I sold my telescope when I left Canberra, I miss it a bit. Brisbane is not as good a place for astronomy. Good time to be looking at the moon though. What type of telescope did you get?


----------



## Extollager (May 7, 2012)

gully_foyle said:


> What type of telescope did you get?



The Orion StarBlast 4.5 Astro Telescope -- it sounds like a good beginner telescope that I won't outgrow in a hurry.


----------



## Grunkins (May 7, 2012)

I live on the northeast US, which unfortunately means there's a tremendous amount of light in the sky, not many good spots for stargazing.  Telescopes are amazing fun.


----------



## Extollager (May 7, 2012)

Grunkins said:


> I live on the northeast US, which unfortunately means there's a tremendous amount of light in the sky, not many good spots for stargazing.  Telescopes are amazing fun.

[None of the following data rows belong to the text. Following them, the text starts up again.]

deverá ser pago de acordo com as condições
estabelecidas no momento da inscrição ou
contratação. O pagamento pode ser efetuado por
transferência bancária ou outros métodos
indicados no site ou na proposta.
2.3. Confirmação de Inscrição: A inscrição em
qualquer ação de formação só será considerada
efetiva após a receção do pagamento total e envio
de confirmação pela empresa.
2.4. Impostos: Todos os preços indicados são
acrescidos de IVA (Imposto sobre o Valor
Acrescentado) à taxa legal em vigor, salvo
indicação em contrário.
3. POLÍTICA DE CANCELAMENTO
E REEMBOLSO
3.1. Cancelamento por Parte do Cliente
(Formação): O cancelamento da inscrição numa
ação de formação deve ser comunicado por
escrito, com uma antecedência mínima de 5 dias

I live in small-town North Dakota, and one of the things that would keep me here is the night sky.  I have observed Uranus (through binoculars) without having to leave my yard.  On a late-evening walk on a clear evening, the Andromeda galaxy, and Mizar and Alcor in the Big Dipper, are naked-eye objects.  We have some light pollution, but I can't complain.  (I did join the International Dark-Sky Association, though.)


----------



## Pyan (May 7, 2012)

Moved to *Science / Nature*...


----------



## Extollager (Jun 5, 2012)

A little cloudy here in North Dakota... my guess is that there will be some good viewing from time to time.
	

	
	
		
		

		
			





Murkier than this where I am....


----------



## Extollager (Jun 6, 2012)

We're getting breaks in the clouds and I've had several fine sights of the transit.  When clouds flow across the sun and blot it out, it looks like what you see when you let a few drops of ink fall into a glass of water.

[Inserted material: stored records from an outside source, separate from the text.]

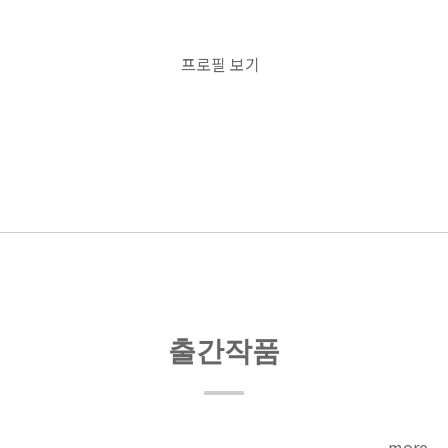
프로필 보기
출간작품
more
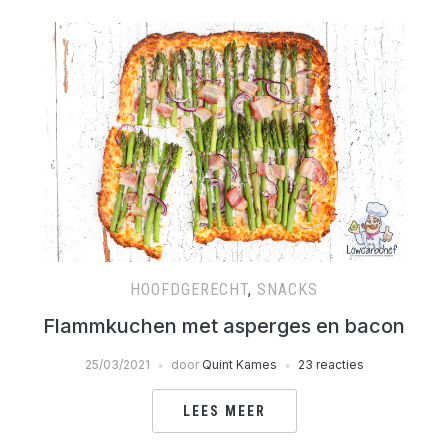
HOOFDGERECHT
,
SNACKS
Flammkuchen met asperges en bacon
25/03/2021
door
Quint Kames
23 reacties
LEES MEER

There are four sizable sunspots (none as big and dark as Venus) and several smaller ones.


----------



## Grimward (Jun 6, 2012)

Here in the Mid Atlantic Seaboard US, it was supposed to be visible in the Western Sky for few hours before sunset (at least, that's what I heard on the news radio).  Unfortunately, the break in the clouds occurred about 20 miles north of where I am in the suburbs of Wash. DC.  No transit viewing for me.


----------



## gully_foyle (Jun 6, 2012)

I showed the kids this morning using binoculars focused onto paper. I had to put my sunglasses over the binoculars so the image wasn't too bright on the paper. It was at the start of the transit and you could see the spot of Venus quite clearly. I've got the webcam going in my office all day.

Yes, I am an astronomy tragic.


----------



## Extollager (Jun 6, 2012)

We ended up having periods of excellent viewing for the transit here in eastern North Dakota.  Around 9:20 the sun was nearing the horizon and went behind a cloud, but it re-emerged into golden murk before setting and gave us one last glimpse of Venus against the partly-revealed solar disc.  

Now I'm hoping to see the transit of Mercury in May 2016.


----------



## GOLLUM (Jun 7, 2012)

We saw it on Wednesday June 6 here in Melbourne, Australia. There were many people wearing special glasses plus keen observers with their telescopes with a viewing window of several hours in the morning to early afternoon. Quite a sight actually!

The Melbourne Observatory also offered a special opportunity for people to view it along with other organisations.


----------